- Coordinates: 39°37′34.38″N 87°15′1.15″W﻿ / ﻿39.6262167°N 87.2503194°W
- Carried: C.R. 75W
- Crossed: Big Raccoon Creek
- Locale: Parke, Indiana, United States
- Official name: Red Covered Bridge
- Other name(s): Newcombs Ford and Gallatin Mill
- Named for: The color of the bridge
- WGCB Number: 14-61-08

Characteristics
- Total length: 276 ft (84 m)248ft +14ft overhangs on each end
- Width: 16 ft (4.9 m)
- Height: 13 ft (4.0 m)

History
- Constructed by: J. J. Daniels
- Built: 1880
- Destroyed: October 13, 1976 Arson

Location

= Red Covered Bridge (Rosedale, Indiana) =

Bridge in United States of America

The Red Covered Bridge was east of Rosedale, Indiana. The double-span Burr Arch covered bridge structure was built by J. J. Daniels in 1880 and destroyed by arson on October 13, 1976.

==History==

===Construction===
On March 10, 1880, the Parke County Commissioners advertised that they would be taking bids for a bridge to be built at Newcombs Ford in Florida Township. On May 14, 1880, the bids that had been turned in were opened. Richard Epperson had placed a bid for $8,700 and J. J. Daniels had placed two bids with different plans, plan #1 was for $7,600 and plan #2 was for $7,300. Daniels plan #1 won the contract. The Final inspection was completed on October 13, 1880.

===Name===
Early on, most covered bridges weren't painted, and when they were, they were usually painted white. This bridge was painted red and also had its ends painted red, most bridges had their ends painted white for improved visibility. Another benefit to painting the bridges may have been that it aided in the horses not being leery of entering them, thinking that the bridge was only a long barn rather than a bridge crossing over running water.

===Destruction===
Shortly after the bridge was damaged by arson in 1969, William Hargrave, former publisher of the Rockville Republican, established a fund, the Covered Bridge Arson Reward Fund, in an effort to discourage arsonists.
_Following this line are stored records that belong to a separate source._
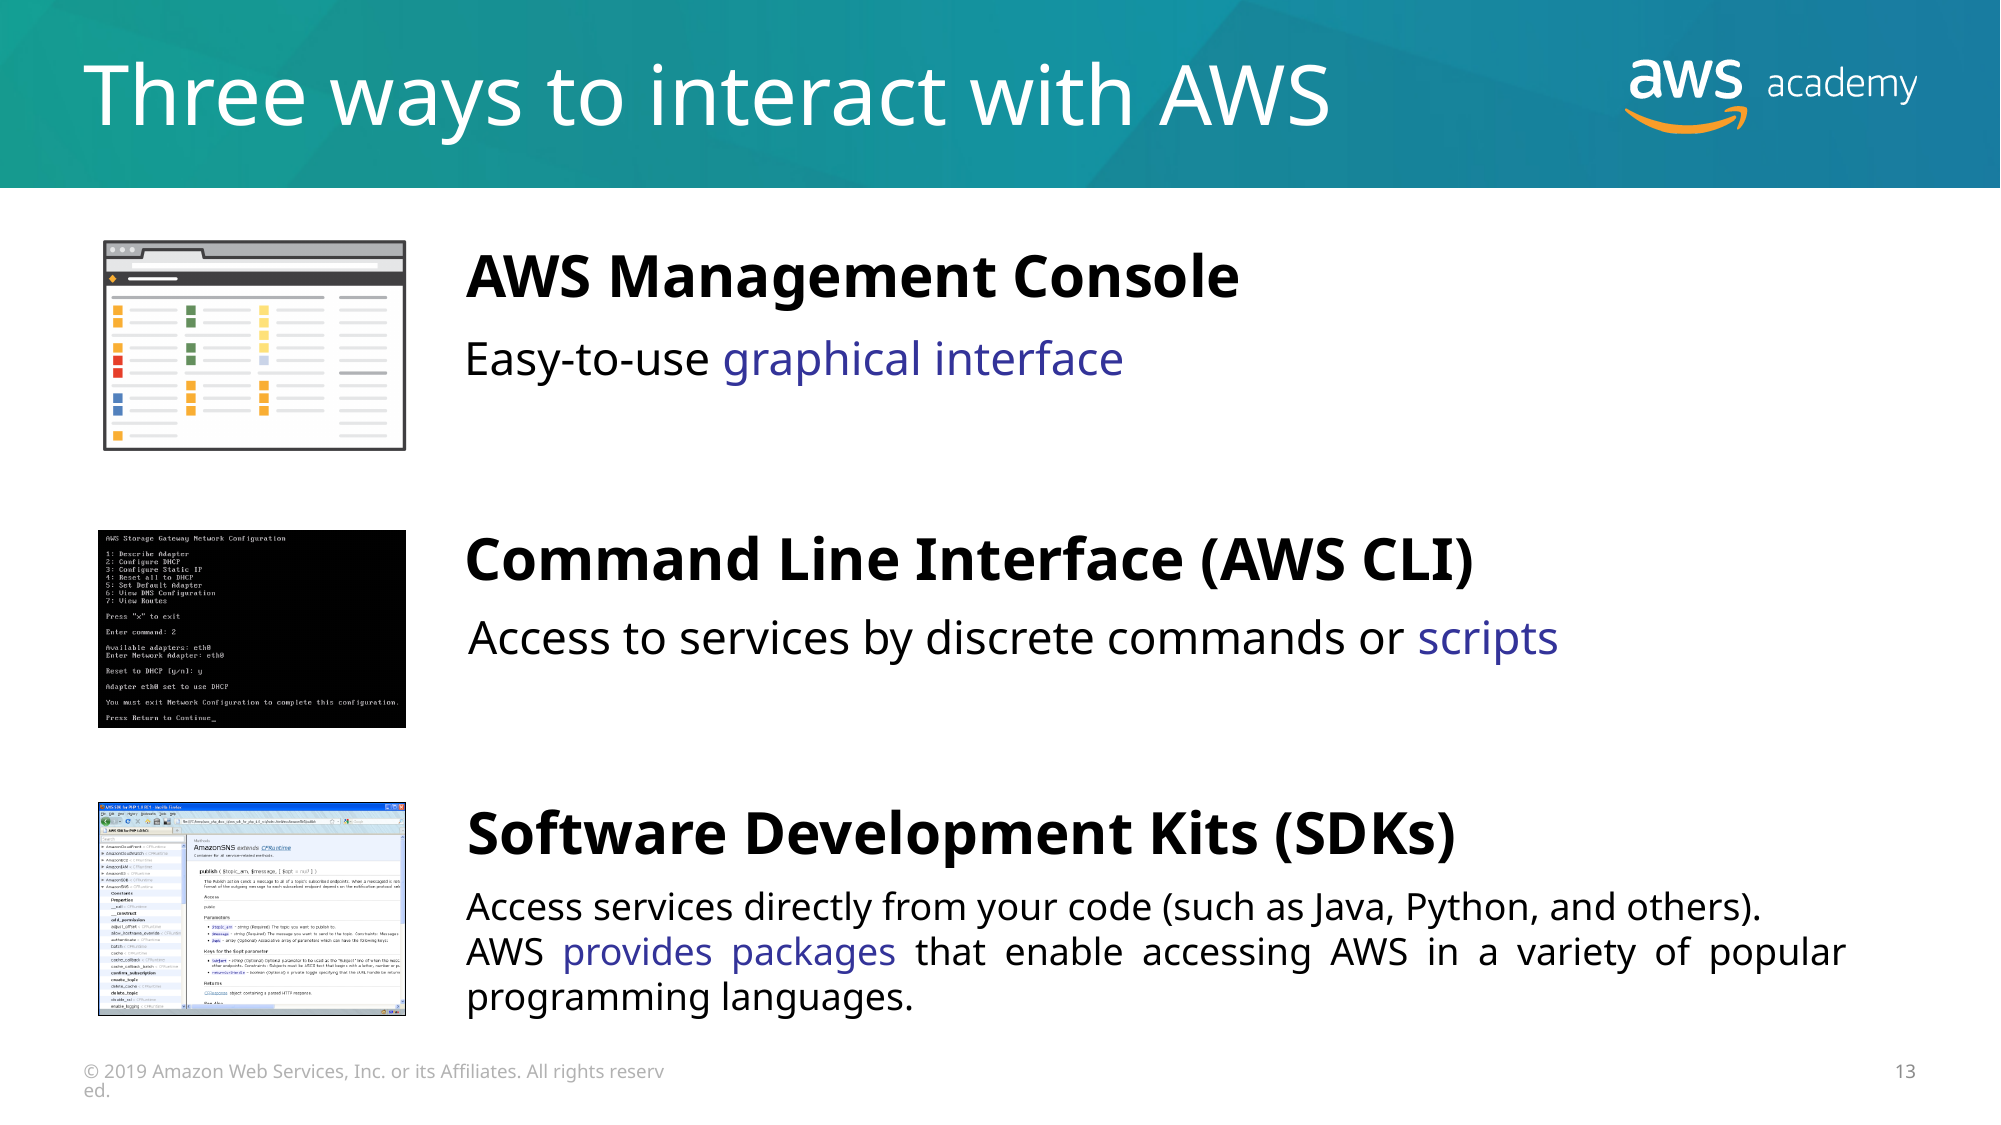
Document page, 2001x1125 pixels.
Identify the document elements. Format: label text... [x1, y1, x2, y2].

slide_number 13 [1481, 1042, 1932, 1103]
picture [0, 0, 2000, 506]
text_box Access services directly from your code (such as Java, Python, and others). AWS provides packages that enable accessing AWS in a variety of popular programming languages. [466, 882, 1848, 1018]
text_box Software Development Kits (SDKs) [467, 796, 1551, 867]
text_box Command Line Interface (AWS CLI) [464, 522, 1514, 593]
text_box Access to services by discrete commands or scripts [468, 608, 1813, 664]
text_box AWS Management Console [466, 239, 1304, 310]
text_box Easy-to-use graphical interface [464, 329, 1846, 385]
footer © 2019 Amazon Web Services, Inc. or its Affiliates. All rights reserved. [68, 1042, 682, 1103]
picture [98, 530, 406, 729]
picture [98, 802, 406, 1016]
title Three ways to interact with AWS [68, 59, 1551, 138]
However, seven years later, on October 13, 1976, 96 years to the day that it passed its final inspection, the Red Bridge was burnt down by arson. Three people were charged with second degree arson and conspiracy to commit a felony. All three were soon arrested separately. One was apprehended by an Indiana State Police detective at a service station. Another was arrested at home by Parke County deputies. The last was picked up by West Terre Haute police near another service station. On October 15, 1976, they were arraigned before Judge Dowd with their cases being continued to October 29. Over the objections of the prosecutors the defense attorneys asked for and were granted continuances to study the charges and detailed information. They were later released on $50,000 bail each and the venue was moved to Vermillion County with Judge Peter J. Marietta presiding.

Torch Newspapers would start a campaign to collect funds to rebuild the bridge but as of 2015 the Red Bridge has not been rebuilt or replaced. The stones in the three abutments may have been used on the new Bridgeton Covered Bridge and the road is closed.